$\mathbf {The \ Problem \ is}:$ Construct a $2-$sphere with $v$
0-cells, $e$ 1-cells and $f$ 2-cells whenever $v-e+f=2.$
$\mathbf {My \ approach}:$ I am getting stuck in the case of $f \gt 2.$
When, $v=1,e=2,$ the 1st skeleton is $S^1 \vee S^1,$ then also I can't think much (I have attached a diagram what I could try).
Can someone please give a detailed diagram about the case $f \gt 2?$
A small hint is very much needed . Thanks in advance .

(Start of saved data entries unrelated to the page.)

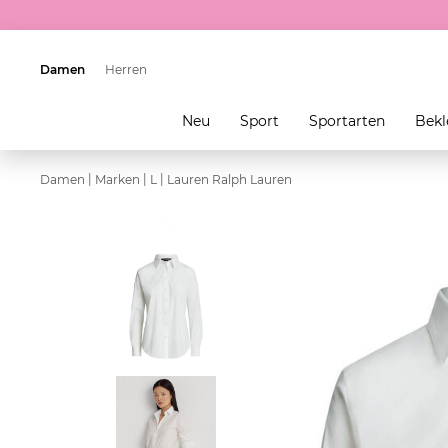
Damen
Herren
Neu
Sport
Sportarten
Bekl
|
|
|
Damen
Marken
L
Lauren Ralph Lauren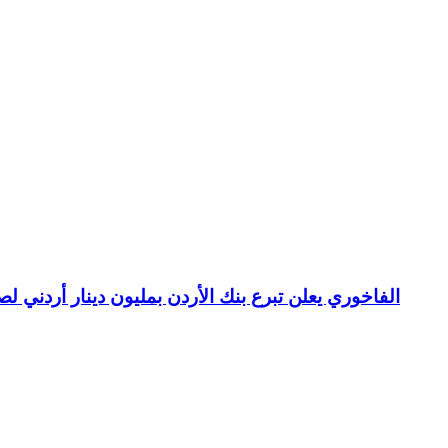
الفاخوري يعلن تبرع بنك الأردن بمليون دينار أردني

$\bullet$ For $v=1$ we have $f=1+e$. So, consider a wedge of $e$-many circles on $\Bbb S^2$ with wedge point as $v$, and then fill up the complement of this wedge by $(1+e)$ many $2$-cells.

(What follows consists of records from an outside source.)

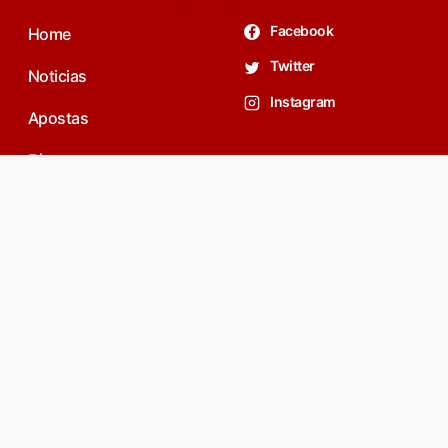
Facebook
Home
Twitter
Noticias
Instagram
Apostas
Fórum
contato@spfc.net
Privacidade
Youtube SPFC.net
Cadastro
Login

$\bullet$ For $v=2$ we have $e=f$. Now, consider two distinct points on $\Bbb S^2$, and join them by $e$-many $1$-cells, i.e. ends of each $1$-cells are the two vertices. Fill the complement by $f=e$ many $2$-cells.
$\bullet$ For $v>2$, take $v$-many points, say $a_1,...,a_v$ on $\Bbb S^2$. Join $a_{i+1}$ with $a_i$ by a $1$-cell for each $i=1,...,v-1$. Now, attach remaining $e-(v-1)$ many $1$-cells such that ends of each of them are $a_1,a_2$. Finally, the complement of whole graph is now have $\big(e-(v-1)\big)+1$ many connected components, fill them by $f=e-v+2$ many $2$-cells.